### EXTRAIT DU DOCUMENT
::::::::::
In [None]:
pip install gensim spacy torch scikit-learn


In [None]:
import pandas as pd
import numpy as np
from sklearn.preprocessing import MinMaxScaler

# Charger la dataset (vérifiez le chemin et le nom du fichier extrait)
df = pd.read_csv("household_power_consumption.txt",
                 sep=';',
                 parse_dates={'Datetime': ['Date', 'Time']},
                 infer_datetime_format=True,
                 na_values=['?'])

# Pour cet exemple, nous nous concentrerons sur "Global_active_power"
# On peut supprimer les colonnes inutiles (ici, on garde "Datetime" et "Global_active_power")
df = df[['Datetime', 'Global_active_power']]

# Supprimer les lignes avec des valeurs manquantes
df.dropna(inplace=True)

# Trier par date (au cas où)
df.sort_values('Datetime', inplace=True)

# Créer la cible : "Global_active_power" du jour suivant
# Pour simplifier, nous agrégeons les mesures par jour (par exemple, la moyenne journalière)
df_daily = df.resample('D', on='Datetime').mean()
df_daily['Target'] = df_daily['Global_active_power'].shift(-1)
df_daily = df_daily.dropna()  # Supprimer la dernière journée sans target

# Normaliser les valeurs (ici, seule la colonne "Global_active_power" est normalisée)
scaler = MinMaxScaler()
df_daily[['Global_active_power']] = scaler.fit_transform(df_daily[['Global_active_power']])

print(df_daily.head())


In [None]:
def create_sequences(data, time_steps=10):
    X, y = [], []
    values = data['Global_active_power'].values
    targets = data['Target'].values
    for i in range(len(values) - time_steps):
        X.append(values[i:(i+time_steps)])
        y.append(targets[i+time_steps])
    return np.array(X), np.array(y)

time_steps = 10
X_seq, y_seq = create_sequences(df_daily, time_steps)

print("Shape des séquences :", X_seq.shape)  # (samples, time_steps)


In [None]:
# Division chronologique : 80% train, 10% validation, 10% test
total_samples = len(X_seq)
train_end = int(total_samples * 0.8)
val_end = int(total_samples * 0.9)

X_train = X_seq[:train_end]
y_train = y_seq[:train_end]
X_val = X_seq[train_end:val_end]
y_val = y_seq[train_end:val_end]
X_test = X_seq[val_end:]
y_test = y_seq[val_end:]


In [None]:
import torch
from torch.utils.data import Dataset, DataLoader

class PowerDataset(Dataset):
    def __init__(self, X, y):
        # Reshape X pour avoir la forme (samples, time_steps, features)
::::::::::
### CONSIGNE
Écrivez la suite du notebook sur la consommation électrique d'un foyer, à partir de sa dernière ligne.

### DONNÉES AFFICHÉES
::::::::::
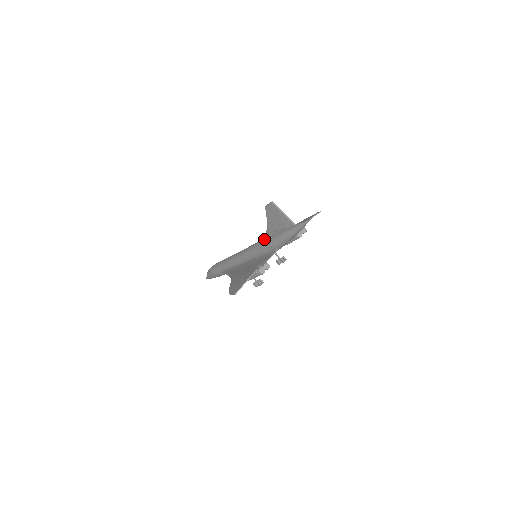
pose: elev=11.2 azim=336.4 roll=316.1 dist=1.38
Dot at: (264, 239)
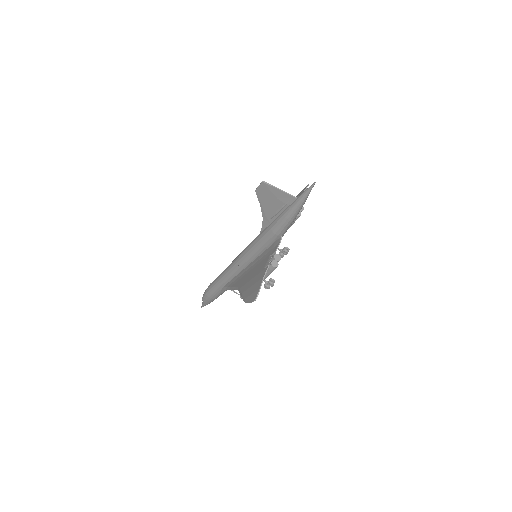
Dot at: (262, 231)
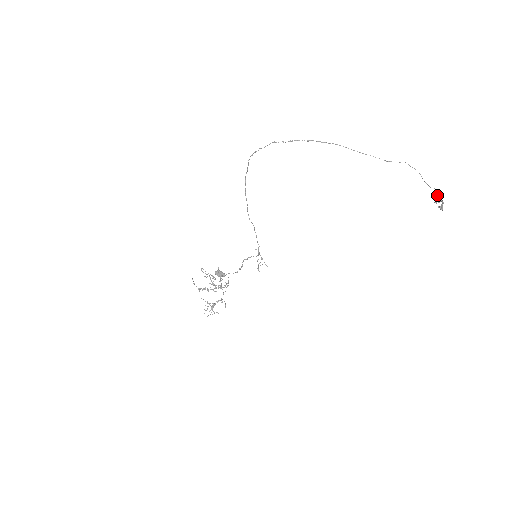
::::::::::
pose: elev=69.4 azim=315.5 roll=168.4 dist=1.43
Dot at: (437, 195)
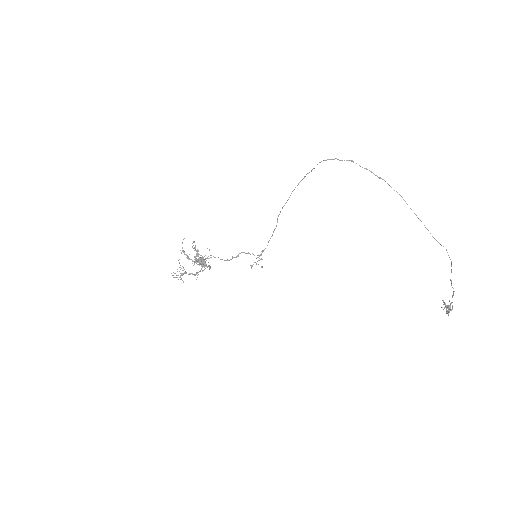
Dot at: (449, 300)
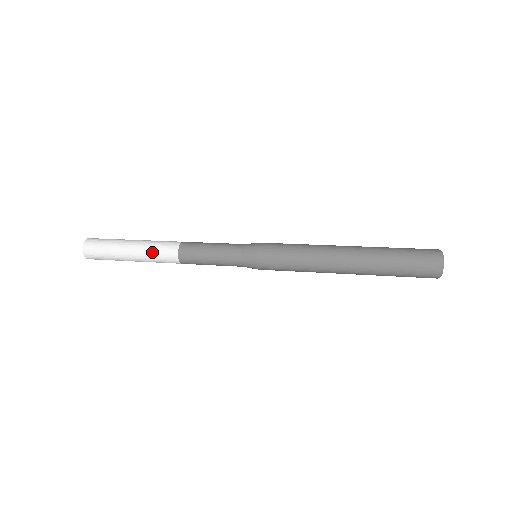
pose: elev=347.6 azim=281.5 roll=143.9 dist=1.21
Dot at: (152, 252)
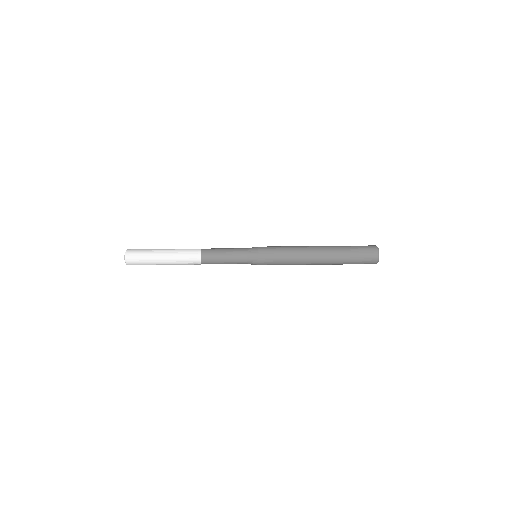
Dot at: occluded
::::::::::
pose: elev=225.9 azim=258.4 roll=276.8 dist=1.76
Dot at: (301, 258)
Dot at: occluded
::::::::::
### RÉPONSE
        self.X = torch.tensor(X, dtype=torch.float32).unsqueeze(-1)  # ici features=1
        self.y = torch.tensor(y, dtype=torch.float32).unsqueeze(1)

    def __len__(self):
        return len(self.X)

    def __getitem__(self, idx):
        return self.X[idx], self.y[idx]

batch_size = 32
train_dataset = PowerDataset(X_train, y_train)
val_dataset = PowerDataset(X_val, y_val)
test_dataset = PowerDataset(X_test, y_test)

train_loader = DataLoader(train_dataset, batch_size=batch_size, shuffle=True)
val_loader = DataLoader(val_dataset, batch_size=batch_size, shuffle=False)
test_loader = DataLoader(test_dataset, batch_size=batch_size, shuffle=False)


In [None]:
import torch.nn as nn

class PowerPredictor(nn.Module):
    def __init__(self, input_size, hidden_size, num_layers, dropout, output_size):
        super(PowerPredictor, self).__init__()
        self.gru = nn.GRU(input_size, hidden_size, num_layers, dropout=dropout, batch_first=True)
        self.dropout = nn.Dropout(dropout)
        self.fc = nn.Linear(hidden_size, output_size)

    def forward(self, x):
        # x shape: (batch, time_steps, input_size)
        out, _ = self.gru(x)
        out = out[:, -1, :]  # dernière sortie de la séquence
        out = self.dropout(out)
        out = self.fc(out)
        return out

input_size = 1  # Une seule feature (Global_active_power)
hidden_size = 50
num_layers = 2
dropout = 0.2
output_size = 1

model = PowerPredictor(input_size, hidden_size, num_layers, dropout, output_size)
print(model)


In [None]:
import torch.optim as optim

criterion = nn.MSELoss()
optimizer = optim.Adam(model.parameters(), lr=0.001)


In [None]:
from sklearn.metrics import r2_score

model.eval()
predictions = []
actuals = []
with torch.no_grad():
    for X_batch, y_batch in test_loader:
        outputs = model(X_batch)
        predictions.extend(outputs.squeeze().tolist())
        actuals.extend(y_batch.squeeze().tolist())

r2 = r2_score(actuals, predictions)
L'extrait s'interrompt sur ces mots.